Una vez al año efectúo una limpieza total y absoluta en mi casa. Solo que el año pasado no la hice y el año antepasado tampoco. A decir verdad, puede ser que me la haya saltado una que otra vez más, pero por lo demás TODOS los años la hago.

Es increíble la cantidad y calidad de chécheres que vamos acumulando con el tiempo. Por ejemplo, se te rompe un teclado y compras uno nuevo. Pero no botas el viejo, porque qué tal si llegases a necesitar una letra de repuesto, la B o la Z, por ejemplo. O el collar de plumas que te llevaste de la hora loca de una boda. Puede ser que algún día te inviten a una fiesta de disfraces y quieras vestirte de… la verdad no tengo idea de qué, pero la lógica es la misma, y no te deshaces de las cosas en el momento oportuno “por si acaso” algún día te sirve “algo”.

Y cuando te das cuenta, estás como yo: con los libreros que se están desbordando, en tus gavetas aparecen garantías de artefactos que ya no existen, y en el clóset de tus hijos aún encuentras implementos de bebé como colchas para la cuna y esterilizadores (mi bebé va a cumplir ocho años). Así que este año me dispuse a hacer la limpieza con un espíritu temerario y sangre en los ojos. Iba a sacar los artículos que no necesitaba sin misericordia.

Eso requirió temple, porque empiezan a aparecer cosas que para qué les cuento. Como cintas VHS. Ayyy, no puede ser, ahí está El rey león, mi película animada favorita. No lo quieres ni botar ni regalar ni donar. No importa que YA NO TIENES un reproductor de VHS en el cual pudieras ver una película en tiempos de Netflix.

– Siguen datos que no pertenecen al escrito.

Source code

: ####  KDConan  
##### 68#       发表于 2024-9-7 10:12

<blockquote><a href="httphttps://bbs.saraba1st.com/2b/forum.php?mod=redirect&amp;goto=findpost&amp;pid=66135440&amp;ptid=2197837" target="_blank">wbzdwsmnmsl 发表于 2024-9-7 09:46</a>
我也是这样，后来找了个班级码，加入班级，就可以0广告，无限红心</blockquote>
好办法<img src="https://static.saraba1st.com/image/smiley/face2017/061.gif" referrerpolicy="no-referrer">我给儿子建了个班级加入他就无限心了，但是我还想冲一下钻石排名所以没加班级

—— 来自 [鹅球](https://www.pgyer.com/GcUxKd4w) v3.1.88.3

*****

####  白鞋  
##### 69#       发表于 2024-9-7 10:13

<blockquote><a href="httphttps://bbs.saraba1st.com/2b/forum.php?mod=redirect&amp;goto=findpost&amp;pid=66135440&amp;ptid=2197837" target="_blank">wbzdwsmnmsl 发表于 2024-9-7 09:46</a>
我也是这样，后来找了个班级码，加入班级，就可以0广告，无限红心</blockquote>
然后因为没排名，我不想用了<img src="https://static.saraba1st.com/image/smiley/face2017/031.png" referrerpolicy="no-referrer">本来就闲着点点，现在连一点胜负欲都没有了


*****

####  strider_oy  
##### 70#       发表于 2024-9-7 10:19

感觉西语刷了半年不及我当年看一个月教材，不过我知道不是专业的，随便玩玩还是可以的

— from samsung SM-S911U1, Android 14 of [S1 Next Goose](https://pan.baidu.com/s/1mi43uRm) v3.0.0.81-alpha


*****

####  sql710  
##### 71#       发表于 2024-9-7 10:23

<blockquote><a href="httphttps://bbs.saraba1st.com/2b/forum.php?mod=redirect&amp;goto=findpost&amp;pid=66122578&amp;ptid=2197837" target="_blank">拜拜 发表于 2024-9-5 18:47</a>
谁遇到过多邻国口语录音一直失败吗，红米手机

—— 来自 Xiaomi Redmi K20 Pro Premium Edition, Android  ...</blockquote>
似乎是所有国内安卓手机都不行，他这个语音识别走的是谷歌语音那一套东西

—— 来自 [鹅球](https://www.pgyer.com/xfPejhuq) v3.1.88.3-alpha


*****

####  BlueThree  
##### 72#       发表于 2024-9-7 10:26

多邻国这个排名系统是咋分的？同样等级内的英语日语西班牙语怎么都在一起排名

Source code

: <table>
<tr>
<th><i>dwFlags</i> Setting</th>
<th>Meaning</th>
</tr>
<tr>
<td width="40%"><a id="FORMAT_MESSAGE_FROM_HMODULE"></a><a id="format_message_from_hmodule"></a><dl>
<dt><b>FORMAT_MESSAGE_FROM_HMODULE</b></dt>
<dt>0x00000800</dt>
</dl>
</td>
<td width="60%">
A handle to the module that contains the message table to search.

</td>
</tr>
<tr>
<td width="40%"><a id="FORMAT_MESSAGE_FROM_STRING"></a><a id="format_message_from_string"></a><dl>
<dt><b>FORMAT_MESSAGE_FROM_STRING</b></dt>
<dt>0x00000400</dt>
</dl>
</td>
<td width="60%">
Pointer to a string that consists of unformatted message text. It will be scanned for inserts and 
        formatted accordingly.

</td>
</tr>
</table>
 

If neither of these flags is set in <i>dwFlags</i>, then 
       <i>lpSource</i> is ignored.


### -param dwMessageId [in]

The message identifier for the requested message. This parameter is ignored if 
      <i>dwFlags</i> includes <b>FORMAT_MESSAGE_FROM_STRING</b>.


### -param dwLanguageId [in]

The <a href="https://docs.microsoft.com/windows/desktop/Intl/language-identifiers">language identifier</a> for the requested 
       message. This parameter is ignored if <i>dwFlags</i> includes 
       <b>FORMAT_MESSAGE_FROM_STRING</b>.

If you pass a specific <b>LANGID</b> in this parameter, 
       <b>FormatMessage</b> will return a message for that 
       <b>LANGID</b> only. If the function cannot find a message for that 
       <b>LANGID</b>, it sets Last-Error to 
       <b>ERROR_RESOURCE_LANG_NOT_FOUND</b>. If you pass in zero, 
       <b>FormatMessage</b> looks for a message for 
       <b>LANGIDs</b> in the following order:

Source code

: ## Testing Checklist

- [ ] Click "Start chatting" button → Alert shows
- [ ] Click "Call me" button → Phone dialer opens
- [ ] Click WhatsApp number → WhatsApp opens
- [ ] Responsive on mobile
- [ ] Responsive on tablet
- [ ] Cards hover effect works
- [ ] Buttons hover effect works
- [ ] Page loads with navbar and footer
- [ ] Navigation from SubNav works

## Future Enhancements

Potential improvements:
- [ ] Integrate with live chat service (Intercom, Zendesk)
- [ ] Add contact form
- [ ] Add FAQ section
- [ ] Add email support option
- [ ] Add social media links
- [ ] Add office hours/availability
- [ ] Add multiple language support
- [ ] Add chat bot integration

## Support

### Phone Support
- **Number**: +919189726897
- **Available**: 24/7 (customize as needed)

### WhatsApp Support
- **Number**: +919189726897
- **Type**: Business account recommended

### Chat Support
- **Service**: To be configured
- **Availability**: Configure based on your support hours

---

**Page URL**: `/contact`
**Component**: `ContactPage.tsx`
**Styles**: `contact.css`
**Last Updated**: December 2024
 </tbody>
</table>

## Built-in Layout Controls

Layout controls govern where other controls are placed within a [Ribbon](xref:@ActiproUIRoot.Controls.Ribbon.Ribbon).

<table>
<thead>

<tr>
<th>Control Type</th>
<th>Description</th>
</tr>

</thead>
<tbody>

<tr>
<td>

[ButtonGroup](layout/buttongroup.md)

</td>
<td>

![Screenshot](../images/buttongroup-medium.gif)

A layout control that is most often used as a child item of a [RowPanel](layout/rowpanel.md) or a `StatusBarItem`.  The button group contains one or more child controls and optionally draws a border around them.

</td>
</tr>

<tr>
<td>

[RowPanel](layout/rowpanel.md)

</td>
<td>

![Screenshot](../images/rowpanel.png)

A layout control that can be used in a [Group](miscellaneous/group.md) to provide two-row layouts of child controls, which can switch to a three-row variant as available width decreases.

A pesar de situaciones similares, perseveré y terminé de hacer policía tras una semana de estar en eso. Pero entonces surge la segunda barrera. El día que venían los señores de Teen Challenge a recoger las cosas que iba a donar, me llama uno de mis hijos. “Mami, ¿no tienes un iPhone 4?”. Mmm, no, le respondo. ¿Por qué? “Es que sacaste unas bocinas que todavía están buenas, pero son muy viejas y solo sirven para conectarle música desde un iPhone 4”. Como ven, no tengo un iPhone 4, y si tuviera un iPhone 4, ya estuviera en Encuentra 24 buscando quién quisiera comprarlo en tiempos de iPhone 8 para arriba.

Pero la mejor (peor) parte de este proceso catártico para mi casa fue cuando llegué a la cocina. Encontré un rostizador de pollo. ¿Cuándo en LA VIDA he rostizado yo un pollo? En una de las tablillas más altas del clóset de la cocina, esa que solo alcanzas trepada en la silla o en una escalera, hallé un tupper con las servilletas temáticas que me fueron sobrando de cada uno de los cumpleaños de mis hijos, desde que el mayor cumplió un año (ya tiene 18). De bombero, el de piratas, el de la granja, el de los peces… ¿Quién guarda eso? ¡Fuera! Encontré un aparato para afilar cuchillos (¿?), un asador de salchichas (¿¿??), un artefacto para pelar papas (¡!) y los 21 vasos térmicos y tazas de café que he ido acumulando en los años, fina cortesía de las personas que con mucho cariño me los han ido regalando.

Déjenme hablarles del pelador de papas. Es un aparato que requiere apoyar la papa en una base y atornillarle algo que la fije arriba, y después darle vueltas a una mancuerna para que gire la papa y se vaya pelando. Por lo más sagrado que no tengo idea cómo ni cuándo llegó eso a mi casa, ¡pero les aseguro que nada es mejor que un cuchillo para pelar una papa!

Al final lo logré. Boté lo que no servía, regalé lo que no quería y reciclé lo que se podía. Y les digo que me sentí de maravillas.

(Eso hasta que fui a un comercio de la localidad a comprar un escurridor y un basurero nuevo para la cocina, y vi que vendían unos moldes para hacer paletas de colores. Eso es un cuento para otro día).